- **TASK INSTRUCTIONS**: Only the text belongs in the copy. Transcribe the data exactly and drop any pictures.

- **DATA EXTRACT**:

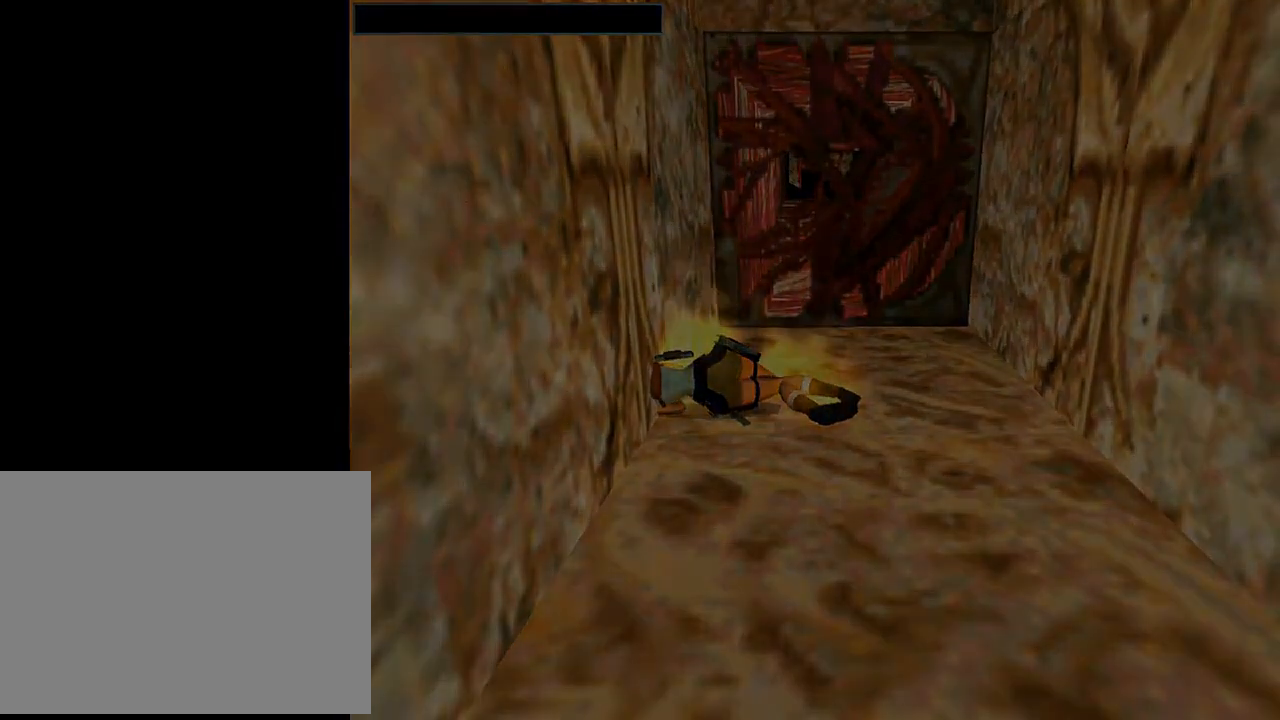
{"buttons": [], "left_stick": "center", "events": []}
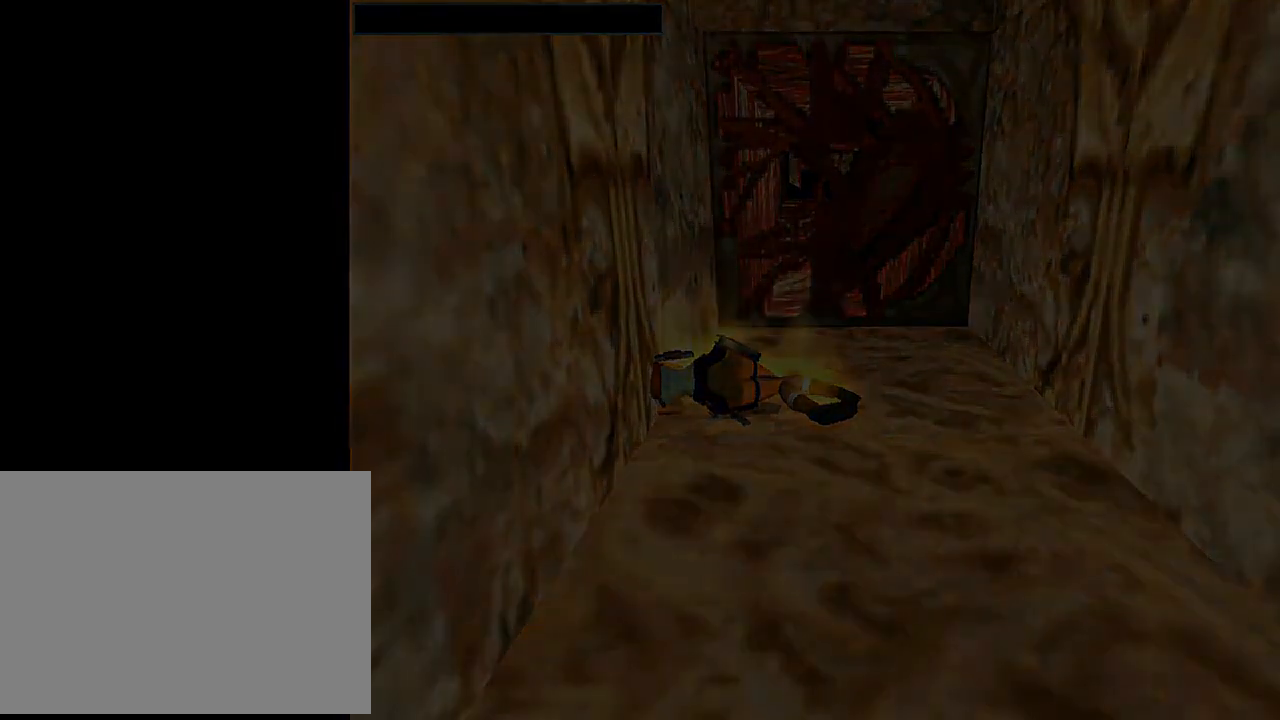
{"buttons": [], "left_stick": "center", "events": []}
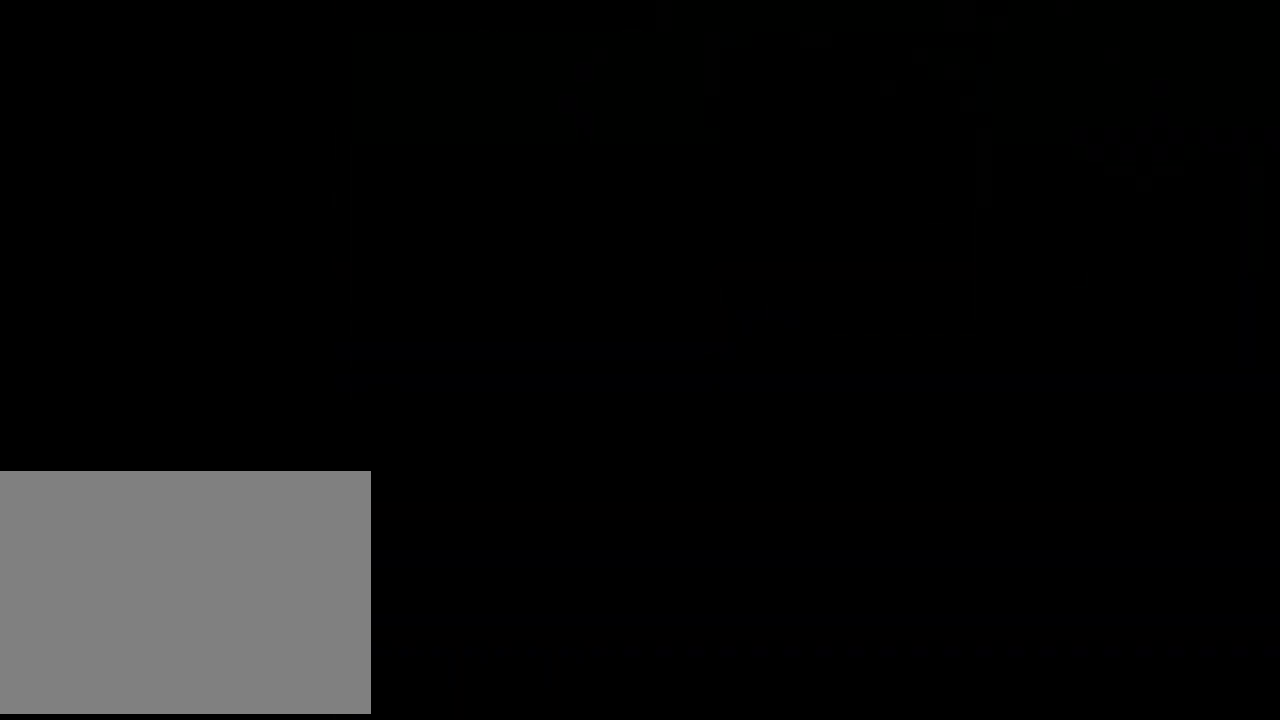
{"buttons": [], "left_stick": "center", "events": []}
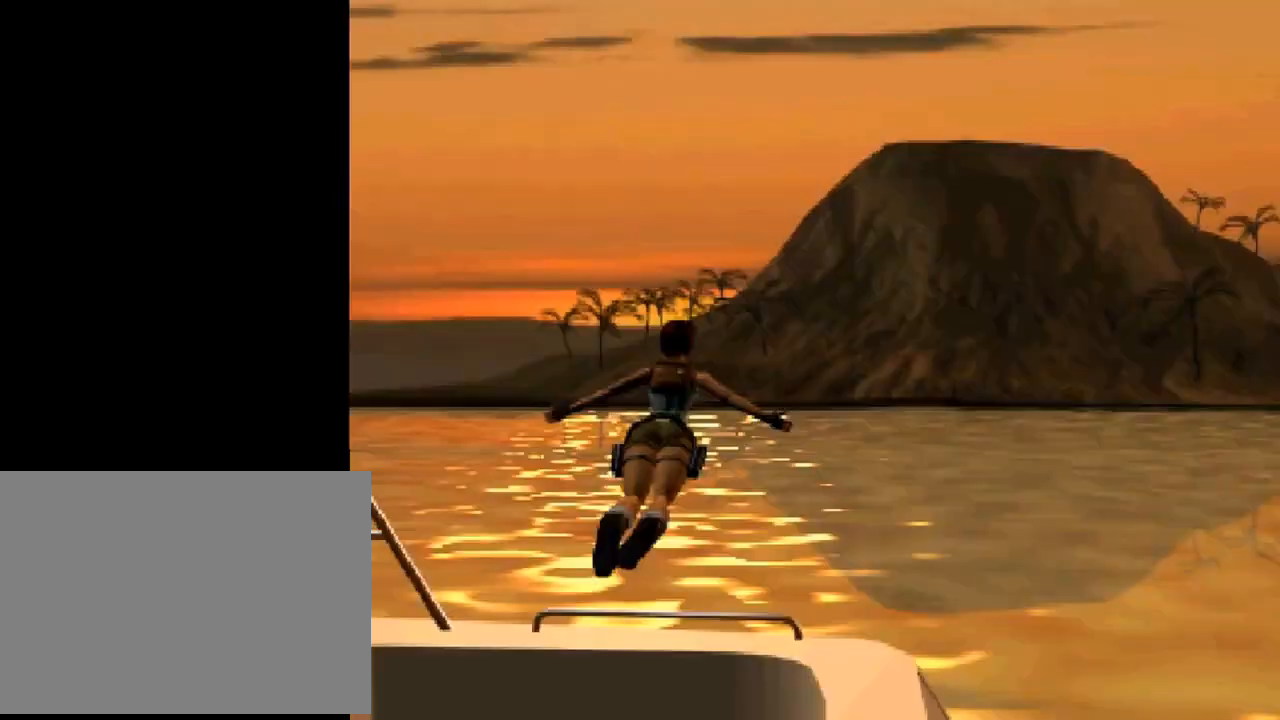
{"buttons": [], "left_stick": "center", "events": []}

- **OUTPUT OF THE TASK**:
{"buttons": [], "left_stick": "center", "events": []}
{"buttons": [], "left_stick": "center", "events": []}
{"buttons": [], "left_stick": "center", "events": []}
{"buttons": [], "left_stick": "center", "events": []}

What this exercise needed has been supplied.